The implications of the title of the film didn't resonate with me until after the film. One of the friends I was watching with said, "Well, celestially, stars are born out of the deaths of others." (91/100)

**Edit 1/12/2019. Since seeing this, I haven't been able to stop thinking about it. I have many of the songs committed to memory. I saw it in theaters a second time. Because of its lasting impact, I'm increasing the score to 94/100.

Quote - "When the sun goes down / And the band won't play / I'll always remember us this way."

What to watch for - Both Bradley Cooper and Lady Gaga gave stunning performances, but I swear I would literally give Lady Gaga an Oscar for this role.

If you liked this film, I would recommend Bohemian Rhapsody! Or La La Land!

Directed by Bradley Cooper
Distributed by Warner Bros.

**AFTERWORD:
This entry only refers to the newest adaptation of 2018. The film has four different iterations, the rest of which I have not seen. I did, however, just watch a video comparing each of the four versions and had some new thoughts.

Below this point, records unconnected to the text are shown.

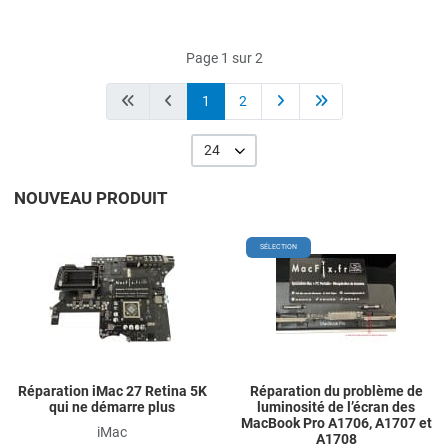
Page 1 sur 2
1
2
24
NOUVEAU PRODUIT
Add to Wishlist
A
SÉLECTION
Add to Compare
A
Quick View
Q
Réparation iMac 27 Retina 5K
Réparation du problème de
qui ne démarre plus
luminosité de l’écran des
MacBook Pro A1706, A1707 et
iMac
A1708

It appears that whats makes this adaptation distinct from the rest is the how Jack's downfall is shifted away from fragile masculinity, and onto substance abuse and depression. Jack (or Norman or whatever he was called in previous renditions) always has a significant downfall in which his career becomes more of an embarrassment than his wife, and he uses alcohol to cope. But the degrees to which his downfall is directly a result of Ally/Esther's success varies. Gender roles are not so much a part in this 2018 film. They could have made a very loud and feminist statement about how problematic it is for a man to be jealous of his wife's career. The problem with that is, in today's day and age, that would make Jack unforgivably unlikable. To keep the love and respect for Jack at the end of the film, he's respectful of women and only a danger to himself. It's more of a film about mental illness than the other adaptations, and there's more of a political statement about how that and his drug addiction still make him worthy. The video I watched called this the result of the rise of the anti-hero in contemporary Hollywood, where we put our love into fictional characters who are clearly very troubled. They also made a comparison to Bojack Horseman, which was incredible because that's literally who I compared Jack to as well.